Documentos divulgados após a decisão do ministro Flávio Dino, do Supremo Tribunal Federal (STF), de retirar o sigilo sobre a investigação, apontam que a Polícia Civil de São Paulo encontrou evidências de que verbas do programa WiFi Livre SP foram utilizadas para financiar a produção do filme Dark Horse, que retrata o ex-presidente Jair Bolsonaro. O relatório da Polícia Civil menciona que há "consistentes suspeitas de confusão patrimonial e de que os recursos públicos do programa 'WiFi Livre SP' tenham sido desviados para custear as atividades de produção do referido filme, utilizando as contas das empresas subcontratadas e das demais organizações sociais geridas pela investigada para a lavagem dos valores desviados do erário de São Paulo".

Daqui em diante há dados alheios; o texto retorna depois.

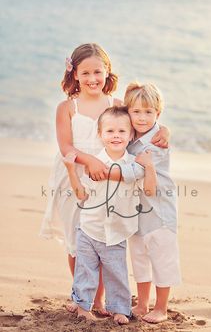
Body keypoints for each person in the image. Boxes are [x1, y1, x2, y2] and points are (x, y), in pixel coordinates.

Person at [39, 43, 169, 313]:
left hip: (110, 179)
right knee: (78, 239)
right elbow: (66, 148)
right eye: (85, 73)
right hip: (73, 174)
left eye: (98, 72)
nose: (92, 79)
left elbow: (143, 123)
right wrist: (91, 161)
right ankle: (81, 296)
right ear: (74, 74)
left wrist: (164, 130)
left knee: (103, 235)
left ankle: (99, 299)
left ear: (107, 72)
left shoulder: (117, 104)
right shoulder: (67, 108)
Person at [64, 106, 157, 324]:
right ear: (100, 134)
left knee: (117, 272)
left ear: (131, 134)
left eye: (122, 131)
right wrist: (71, 170)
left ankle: (119, 309)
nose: (116, 135)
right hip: (89, 227)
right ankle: (82, 305)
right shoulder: (94, 163)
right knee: (85, 270)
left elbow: (150, 190)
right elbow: (81, 195)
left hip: (116, 231)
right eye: (110, 131)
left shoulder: (134, 164)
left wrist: (150, 166)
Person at [122, 82, 181, 324]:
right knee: (139, 256)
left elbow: (134, 171)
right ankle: (143, 302)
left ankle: (162, 307)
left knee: (162, 258)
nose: (142, 117)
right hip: (137, 211)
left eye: (149, 112)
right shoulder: (130, 135)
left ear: (158, 113)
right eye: (136, 112)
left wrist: (105, 170)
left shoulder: (156, 142)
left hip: (159, 211)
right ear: (128, 113)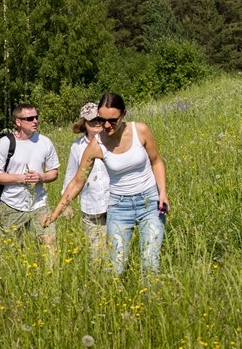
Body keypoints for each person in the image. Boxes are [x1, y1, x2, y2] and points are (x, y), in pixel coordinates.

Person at [42, 93, 169, 275]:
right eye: (102, 120)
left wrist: (162, 193)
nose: (106, 126)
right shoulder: (96, 145)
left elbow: (156, 161)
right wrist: (55, 213)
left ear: (123, 114)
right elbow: (77, 182)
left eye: (112, 120)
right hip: (119, 208)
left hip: (149, 201)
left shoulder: (140, 131)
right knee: (116, 267)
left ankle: (151, 301)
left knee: (150, 262)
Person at [0, 103, 59, 247]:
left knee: (50, 242)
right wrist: (22, 178)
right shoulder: (5, 143)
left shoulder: (45, 142)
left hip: (40, 204)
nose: (35, 121)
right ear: (18, 122)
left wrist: (42, 177)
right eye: (30, 118)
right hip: (12, 205)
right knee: (10, 251)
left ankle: (51, 270)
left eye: (36, 117)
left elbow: (54, 172)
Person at [61, 103, 110, 260]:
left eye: (99, 119)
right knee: (97, 254)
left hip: (115, 202)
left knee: (117, 249)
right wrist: (66, 203)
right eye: (91, 120)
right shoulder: (77, 147)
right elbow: (71, 176)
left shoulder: (112, 141)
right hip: (92, 205)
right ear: (84, 124)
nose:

A investigação se concentra na produtora Go Up Entertainment, que pertence a Karina da Gama, também implicada no inquérito que deu origem à Operação Make Up, deflagrada na última quinta-feira (10/9). As investigações revelam que as verbas do programa, inicialmente contratadas em R$ 108 milhões, foram ampliadas para R$ 157,1 milhões por meio de aditivos e visam a implantação, operação e manutenção de 5 mil pontos de acesso à rede pública de Wi-Fi nas comunidades de São Paulo, com um prazo de 12 meses.
Na mesma operação, a Polícia Federal (PF) cumpriu 49 mandados de busca e apreensão, incluindo alvos como Karina da Gama e o deputado federal Mario Frias. Frias está sendo investigado devido a emendas parlamentares de sua autoria que podem ter sido repassadas a duas organizações da sociedade civil ligadas à produtora do filme.
A PF identificou indícios de uma organização criminosa composta por agentes públicos e privados que supostamente direcionou parte dos recursos recebidos para empresas subcontratadas de forma irregular, sem a devida comprovação da prestação de serviços. As investigações continuam para elucidar a extensão do suposto desvio de verbas e as implicações legais para os envolvidos.